### Task instructions
Would you return the listing that follows exactly, leaving its pictures behind?

### Stored data
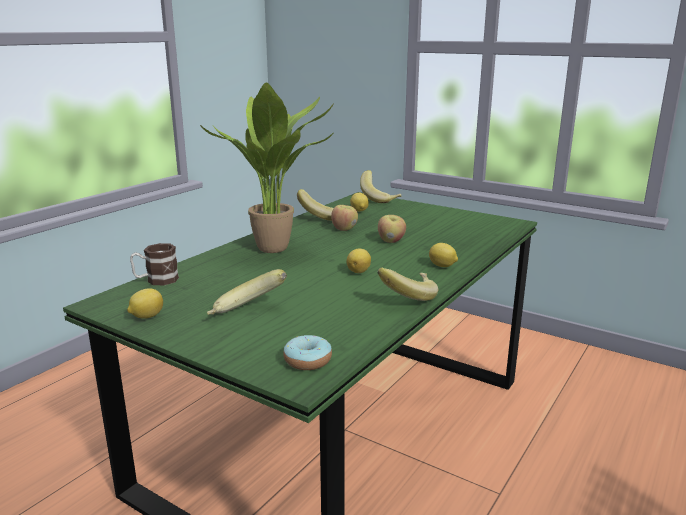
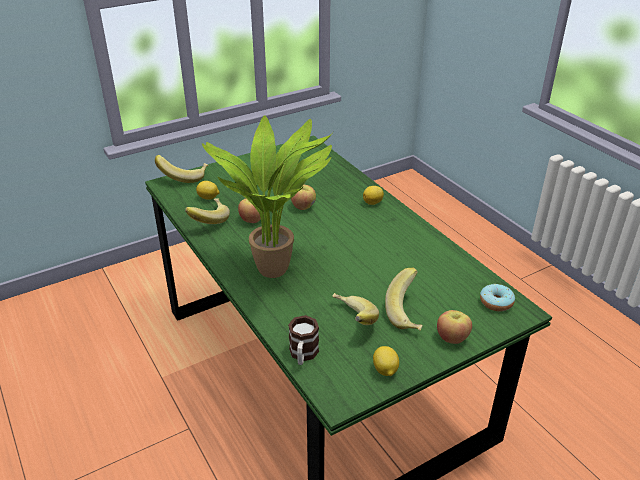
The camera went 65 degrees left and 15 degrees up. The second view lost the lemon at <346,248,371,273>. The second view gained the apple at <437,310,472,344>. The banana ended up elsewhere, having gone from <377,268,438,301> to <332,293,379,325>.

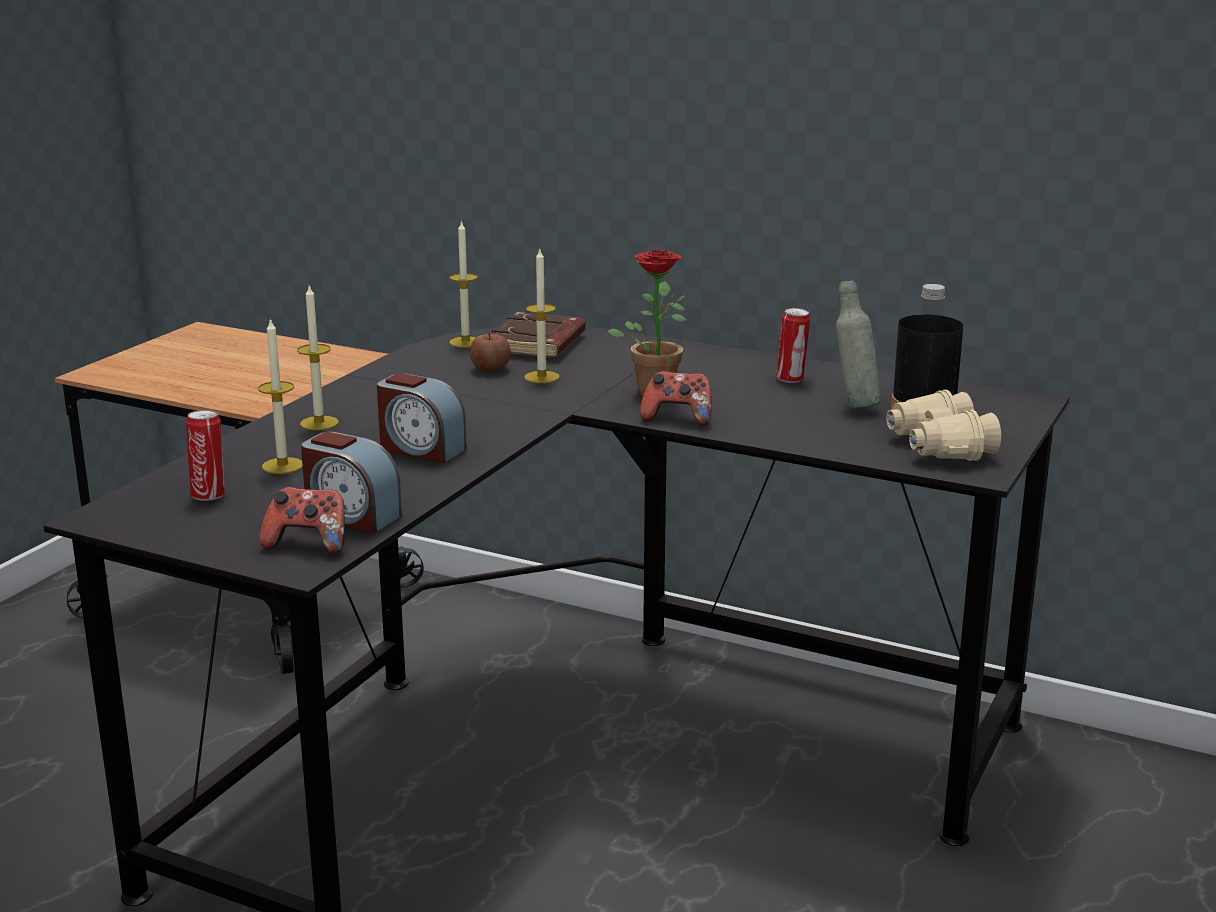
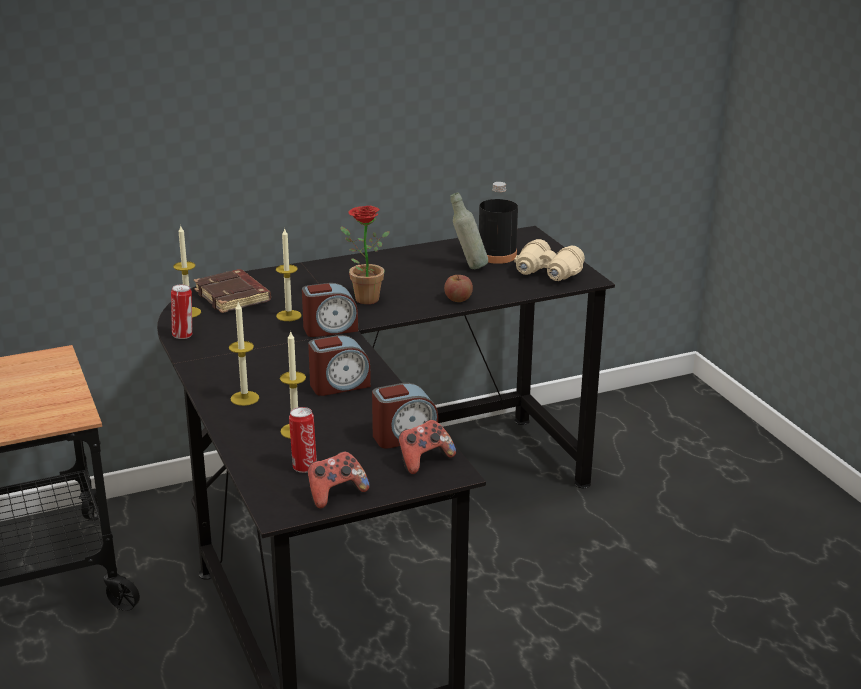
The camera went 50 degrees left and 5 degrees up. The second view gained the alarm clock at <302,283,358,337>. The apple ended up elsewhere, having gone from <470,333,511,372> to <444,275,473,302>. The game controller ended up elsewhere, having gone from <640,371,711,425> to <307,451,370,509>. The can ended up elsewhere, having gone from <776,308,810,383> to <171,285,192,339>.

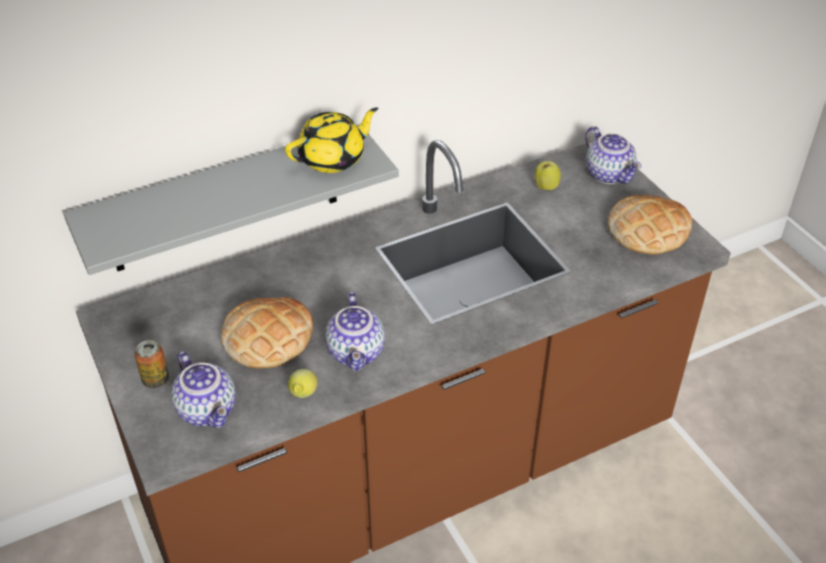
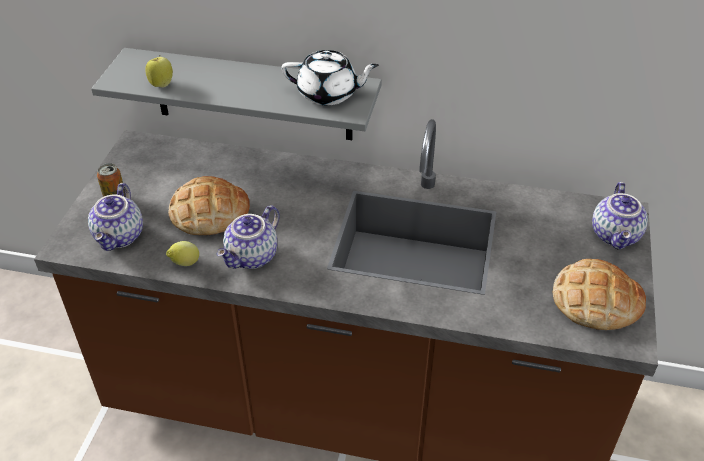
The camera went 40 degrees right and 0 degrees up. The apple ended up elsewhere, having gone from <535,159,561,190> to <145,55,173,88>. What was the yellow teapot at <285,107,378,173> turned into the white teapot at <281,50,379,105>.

### Exercise response
The camera went 65 degrees left and 15 degrees up. The second view lost the lemon at <346,248,371,273>. The second view gained the apple at <437,310,472,344>. The banana ended up elsewhere, having gone from <377,268,438,301> to <332,293,379,325>.

The camera went 50 degrees left and 5 degrees up. The second view gained the alarm clock at <302,283,358,337>. The apple ended up elsewhere, having gone from <470,333,511,372> to <444,275,473,302>. The game controller ended up elsewhere, having gone from <640,371,711,425> to <307,451,370,509>. The can ended up elsewhere, having gone from <776,308,810,383> to <171,285,192,339>.

The camera went 40 degrees right and 0 degrees up. The apple ended up elsewhere, having gone from <535,159,561,190> to <145,55,173,88>. What was the yellow teapot at <285,107,378,173> turned into the white teapot at <281,50,379,105>.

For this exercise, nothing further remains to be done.